*DATA SECTION*.
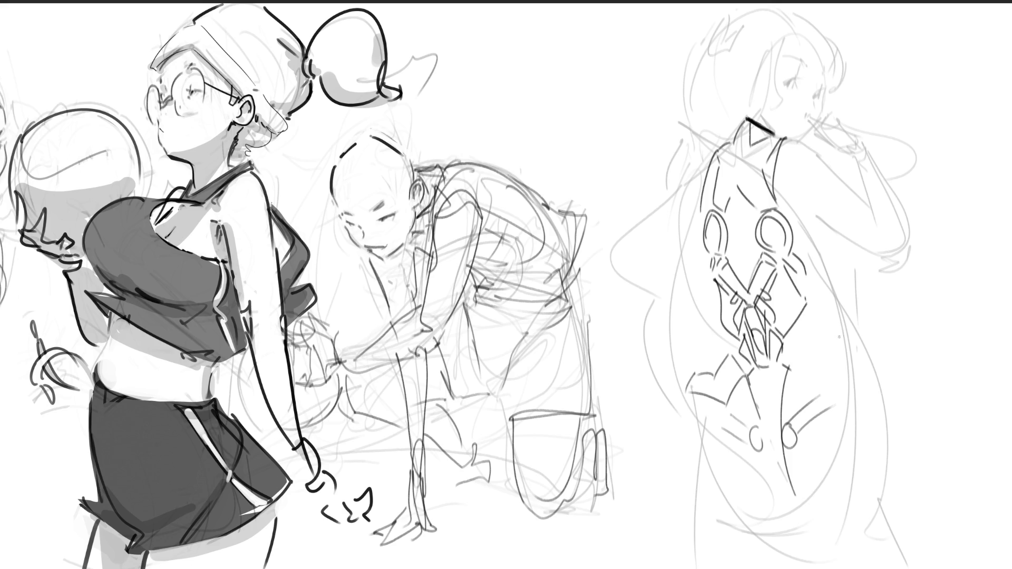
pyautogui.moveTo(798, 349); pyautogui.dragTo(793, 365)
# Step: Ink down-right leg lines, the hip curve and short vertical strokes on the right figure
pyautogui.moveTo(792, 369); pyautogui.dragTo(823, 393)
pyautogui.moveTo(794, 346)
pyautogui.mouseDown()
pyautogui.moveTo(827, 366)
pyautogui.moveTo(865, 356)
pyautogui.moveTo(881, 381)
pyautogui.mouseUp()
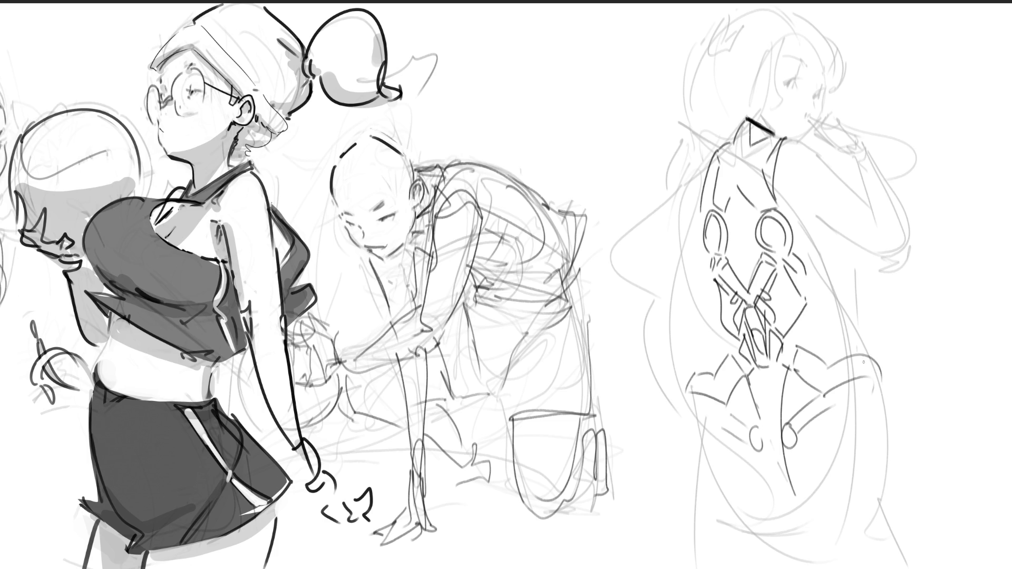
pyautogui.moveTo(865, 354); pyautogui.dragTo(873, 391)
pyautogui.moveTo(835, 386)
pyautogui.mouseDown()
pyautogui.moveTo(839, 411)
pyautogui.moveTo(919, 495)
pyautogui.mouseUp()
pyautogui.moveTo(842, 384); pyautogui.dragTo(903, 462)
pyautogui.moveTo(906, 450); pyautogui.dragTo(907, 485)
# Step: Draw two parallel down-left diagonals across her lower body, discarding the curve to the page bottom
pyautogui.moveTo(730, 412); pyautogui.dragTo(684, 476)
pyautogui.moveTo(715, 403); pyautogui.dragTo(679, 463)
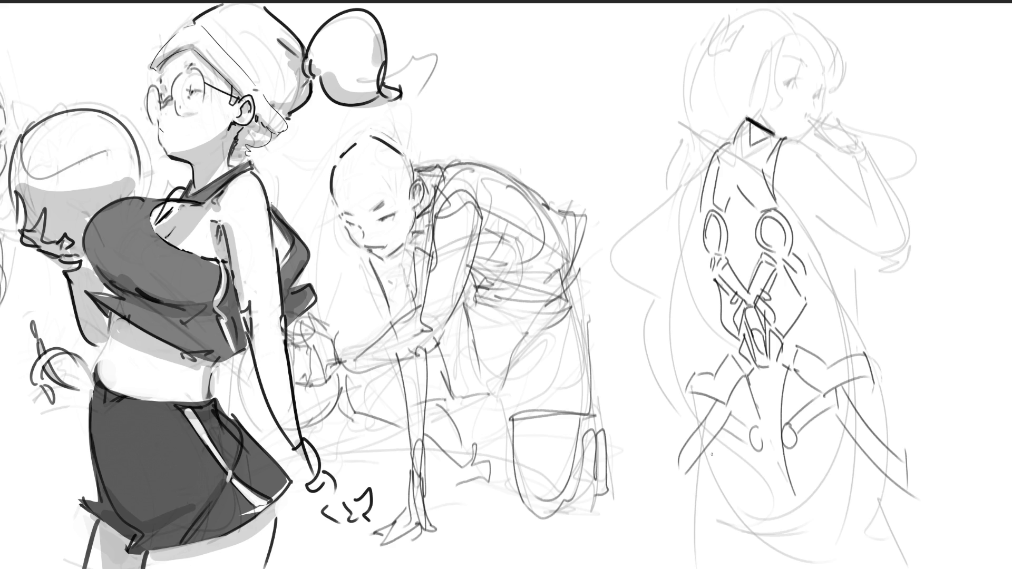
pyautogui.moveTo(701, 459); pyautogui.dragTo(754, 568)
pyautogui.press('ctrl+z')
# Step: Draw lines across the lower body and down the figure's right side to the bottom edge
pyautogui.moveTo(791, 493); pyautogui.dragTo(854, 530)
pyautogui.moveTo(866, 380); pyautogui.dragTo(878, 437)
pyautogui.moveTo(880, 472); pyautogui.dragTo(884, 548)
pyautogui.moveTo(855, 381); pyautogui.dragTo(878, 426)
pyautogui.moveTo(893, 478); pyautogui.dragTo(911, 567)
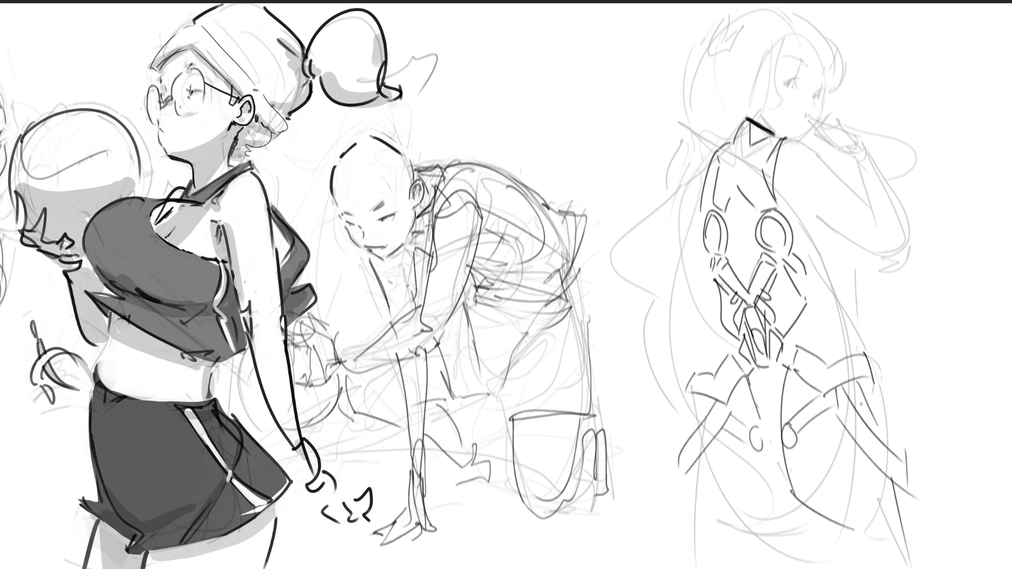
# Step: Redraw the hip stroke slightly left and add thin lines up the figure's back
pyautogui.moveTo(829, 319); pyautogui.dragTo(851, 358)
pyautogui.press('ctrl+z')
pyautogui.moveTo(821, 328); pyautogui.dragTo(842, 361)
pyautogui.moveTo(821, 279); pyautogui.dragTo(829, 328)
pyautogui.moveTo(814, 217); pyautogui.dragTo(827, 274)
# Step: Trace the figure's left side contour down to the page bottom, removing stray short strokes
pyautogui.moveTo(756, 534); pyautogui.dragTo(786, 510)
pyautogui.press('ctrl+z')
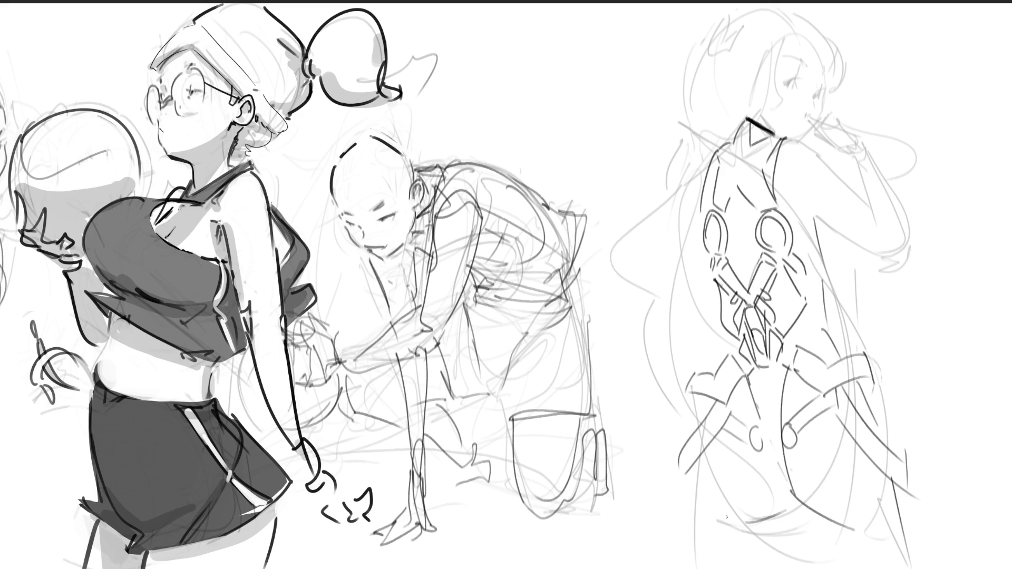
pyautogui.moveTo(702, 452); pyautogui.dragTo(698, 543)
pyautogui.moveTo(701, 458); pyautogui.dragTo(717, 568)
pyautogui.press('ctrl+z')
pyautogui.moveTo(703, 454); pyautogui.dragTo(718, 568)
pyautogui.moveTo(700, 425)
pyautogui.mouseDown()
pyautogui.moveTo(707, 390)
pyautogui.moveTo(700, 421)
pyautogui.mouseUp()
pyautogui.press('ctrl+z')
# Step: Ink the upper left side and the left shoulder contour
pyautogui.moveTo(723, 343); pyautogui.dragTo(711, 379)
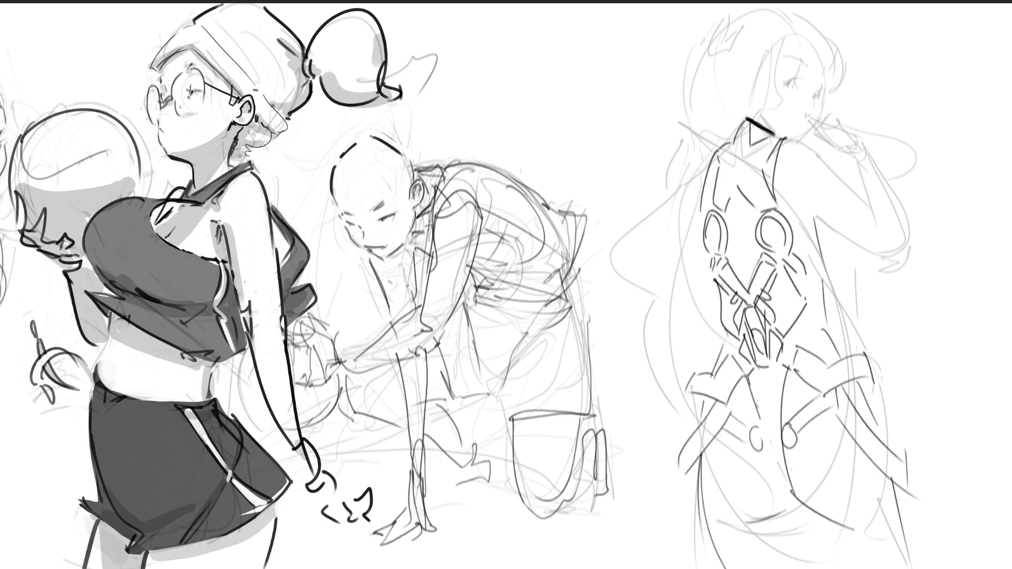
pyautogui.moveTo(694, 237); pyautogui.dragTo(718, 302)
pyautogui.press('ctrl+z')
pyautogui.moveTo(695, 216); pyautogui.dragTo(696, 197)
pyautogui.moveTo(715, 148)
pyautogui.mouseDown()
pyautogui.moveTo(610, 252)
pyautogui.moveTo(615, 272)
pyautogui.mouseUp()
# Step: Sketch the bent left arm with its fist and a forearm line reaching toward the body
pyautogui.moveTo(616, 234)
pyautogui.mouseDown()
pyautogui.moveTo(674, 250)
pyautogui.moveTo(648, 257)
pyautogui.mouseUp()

*TASK TO COMPLETE*.
Beginning with the first line of the records, write out every line up to and including the one with "pyautogui.moveTo(730, 412); pyautogui.dragTo(684, 476)", exactly, and omit all pictures.

*SOLUTION TO THIS PROBLEM*.
pyautogui.moveTo(798, 349); pyautogui.dragTo(793, 365)
# Step: Ink down-right leg lines, the hip curve and short vertical strokes on the right figure
pyautogui.moveTo(792, 369); pyautogui.dragTo(823, 393)
pyautogui.moveTo(794, 346)
pyautogui.mouseDown()
pyautogui.moveTo(827, 366)
pyautogui.moveTo(865, 356)
pyautogui.moveTo(881, 381)
pyautogui.mouseUp()
pyautogui.moveTo(865, 354); pyautogui.dragTo(873, 391)
pyautogui.moveTo(835, 386)
pyautogui.mouseDown()
pyautogui.moveTo(839, 411)
pyautogui.moveTo(919, 495)
pyautogui.mouseUp()
pyautogui.moveTo(842, 384); pyautogui.dragTo(903, 462)
pyautogui.moveTo(906, 450); pyautogui.dragTo(907, 485)
# Step: Draw two parallel down-left diagonals across her lower body, discarding the curve to the page bottom
pyautogui.moveTo(730, 412); pyautogui.dragTo(684, 476)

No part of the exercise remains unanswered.